Items from a dataset:
=== Section Start ===
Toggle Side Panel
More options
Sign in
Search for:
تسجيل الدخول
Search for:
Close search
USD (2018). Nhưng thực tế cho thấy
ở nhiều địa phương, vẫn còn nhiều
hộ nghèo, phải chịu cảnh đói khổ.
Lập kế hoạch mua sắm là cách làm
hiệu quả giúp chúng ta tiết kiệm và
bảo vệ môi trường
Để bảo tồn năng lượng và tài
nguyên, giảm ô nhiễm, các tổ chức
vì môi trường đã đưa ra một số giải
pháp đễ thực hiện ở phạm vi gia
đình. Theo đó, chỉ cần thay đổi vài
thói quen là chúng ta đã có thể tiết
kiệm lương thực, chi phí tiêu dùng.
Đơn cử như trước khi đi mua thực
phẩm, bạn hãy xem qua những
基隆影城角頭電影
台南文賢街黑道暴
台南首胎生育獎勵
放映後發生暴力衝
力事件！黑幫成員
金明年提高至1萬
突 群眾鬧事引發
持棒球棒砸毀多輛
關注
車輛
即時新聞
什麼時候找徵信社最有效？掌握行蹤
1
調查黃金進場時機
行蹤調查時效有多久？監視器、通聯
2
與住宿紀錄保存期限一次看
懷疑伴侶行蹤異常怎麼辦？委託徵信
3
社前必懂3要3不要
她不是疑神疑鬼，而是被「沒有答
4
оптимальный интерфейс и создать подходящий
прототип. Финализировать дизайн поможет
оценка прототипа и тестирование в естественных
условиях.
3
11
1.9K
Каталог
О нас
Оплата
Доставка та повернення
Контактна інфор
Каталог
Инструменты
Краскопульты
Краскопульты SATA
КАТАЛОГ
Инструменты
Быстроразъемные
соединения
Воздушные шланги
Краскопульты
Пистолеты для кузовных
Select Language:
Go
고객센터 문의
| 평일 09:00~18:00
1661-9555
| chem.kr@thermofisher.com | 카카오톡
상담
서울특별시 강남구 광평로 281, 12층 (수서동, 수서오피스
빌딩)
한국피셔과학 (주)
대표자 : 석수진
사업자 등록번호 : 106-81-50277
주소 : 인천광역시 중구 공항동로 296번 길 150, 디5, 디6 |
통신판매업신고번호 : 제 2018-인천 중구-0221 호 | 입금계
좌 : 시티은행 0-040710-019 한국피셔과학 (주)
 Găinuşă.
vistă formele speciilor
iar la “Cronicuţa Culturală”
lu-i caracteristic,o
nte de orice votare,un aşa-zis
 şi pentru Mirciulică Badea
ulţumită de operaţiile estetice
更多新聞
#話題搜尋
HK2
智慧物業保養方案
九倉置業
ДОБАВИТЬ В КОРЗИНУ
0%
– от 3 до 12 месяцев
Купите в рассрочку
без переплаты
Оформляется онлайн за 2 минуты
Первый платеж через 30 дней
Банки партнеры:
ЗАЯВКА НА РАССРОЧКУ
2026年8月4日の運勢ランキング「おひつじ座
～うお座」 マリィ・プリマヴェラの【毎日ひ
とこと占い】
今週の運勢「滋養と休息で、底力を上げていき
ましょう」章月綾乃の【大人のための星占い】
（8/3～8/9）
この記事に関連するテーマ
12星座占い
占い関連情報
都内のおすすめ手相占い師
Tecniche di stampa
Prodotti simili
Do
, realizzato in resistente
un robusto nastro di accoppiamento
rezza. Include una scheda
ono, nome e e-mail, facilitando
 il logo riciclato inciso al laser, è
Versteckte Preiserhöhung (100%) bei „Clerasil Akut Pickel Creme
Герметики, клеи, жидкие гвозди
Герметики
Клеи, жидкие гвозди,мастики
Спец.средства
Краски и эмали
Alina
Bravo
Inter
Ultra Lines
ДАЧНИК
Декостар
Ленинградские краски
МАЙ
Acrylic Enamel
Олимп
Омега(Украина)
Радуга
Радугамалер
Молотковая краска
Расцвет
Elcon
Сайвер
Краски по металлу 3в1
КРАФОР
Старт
=== Section End ===
# [THE TASK]
The records above are to be repeated exactly, in their entirety.

# [ANSWER SECTION]
Toggle Side Panel
More options
Sign in
Search for:
تسجيل الدخول
Search for:
Close search
USD (2018). Nhưng thực tế cho thấy
ở nhiều địa phương, vẫn còn nhiều
hộ nghèo, phải chịu cảnh đói khổ.
Lập kế hoạch mua sắm là cách làm
hiệu quả giúp chúng ta tiết kiệm và
bảo vệ môi trường
Để bảo tồn năng lượng và tài
nguyên, giảm ô nhiễm, các tổ chức
vì môi trường đã đưa ra một số giải
pháp đễ thực hiện ở phạm vi gia
đình. Theo đó, chỉ cần thay đổi vài
thói quen là chúng ta đã có thể tiết
kiệm lương thực, chi phí tiêu dùng.
Đơn cử như trước khi đi mua thực
phẩm, bạn hãy xem qua những
基隆影城角頭電影
台南文賢街黑道暴
台南首胎生育獎勵
放映後發生暴力衝
力事件！黑幫成員
金明年提高至1萬
突 群眾鬧事引發
持棒球棒砸毀多輛
關注
車輛
即時新聞
什麼時候找徵信社最有效？掌握行蹤
1
調查黃金進場時機
行蹤調查時效有多久？監視器、通聯
2
與住宿紀錄保存期限一次看
懷疑伴侶行蹤異常怎麼辦？委託徵信
3
社前必懂3要3不要
她不是疑神疑鬼，而是被「沒有答
4
оптимальный интерфейс и создать подходящий
прототип. Финализировать дизайн поможет
оценка прототипа и тестирование в естественных
условиях.
3
11
1.9K
Каталог
О нас
Оплата
Доставка та повернення
Контактна інфор
Каталог
Инструменты
Краскопульты
Краскопульты SATA
КАТАЛОГ
Инструменты
Быстроразъемные
соединения
Воздушные шланги
Краскопульты
Пистолеты для кузовных
Select Language:
Go
고객센터 문의
| 평일 09:00~18:00
1661-9555
| chem.kr@thermofisher.com | 카카오톡
상담
서울특별시 강남구 광평로 281, 12층 (수서동, 수서오피스
빌딩)
한국피셔과학 (주)
대표자 : 석수진
사업자 등록번호 : 106-81-50277
주소 : 인천광역시 중구 공항동로 296번 길 150, 디5, 디6 |
통신판매업신고번호 : 제 2018-인천 중구-0221 호 | 입금계
좌 : 시티은행 0-040710-019 한국피셔과학 (주)
 Găinuşă.
vistă formele speciilor
iar la “Cronicuţa Culturală”
lu-i caracteristic,o
nte de orice votare,un aşa-zis
 şi pentru Mirciulică Badea
ulţumită de operaţiile estetice
更多新聞
#話題搜尋
HK2
智慧物業保養方案
九倉置業
ДОБАВИТЬ В КОРЗИНУ
0%
– от 3 до 12 месяцев
Купите в рассрочку
без переплаты
Оформляется онлайн за 2 минуты
Первый платеж через 30 дней
Банки партнеры:
ЗАЯВКА НА РАССРОЧКУ
2026年8月4日の運勢ランキング「おひつじ座
～うお座」 マリィ・プリマヴェラの【毎日ひ
とこと占い】
今週の運勢「滋養と休息で、底力を上げていき
ましょう」章月綾乃の【大人のための星占い】
（8/3～8/9）
この記事に関連するテーマ
12星座占い
占い関連情報
都内のおすすめ手相占い師
Tecniche di stampa
Prodotti simili
Do
, realizzato in resistente
un robusto nastro di accoppiamento
rezza. Include una scheda
ono, nome e e-mail, facilitando
 il logo riciclato inciso al laser, è
Versteckte Preiserhöhung (100%) bei „Clerasil Akut Pickel Creme
Герметики, клеи, жидкие гвозди
Герметики
Клеи, жидкие гвозди,мастики
Спец.средства
Краски и эмали
Alina
Bravo
Inter
Ultra Lines
ДАЧНИК
Декостар
Ленинградские краски
МАЙ
Acrylic Enamel
Олимп
Омега(Украина)
Радуга
Радугамалер
Молотковая краска
Расцвет
Elcon
Сайвер
Краски по металлу 3в1
КРАФОР
Старт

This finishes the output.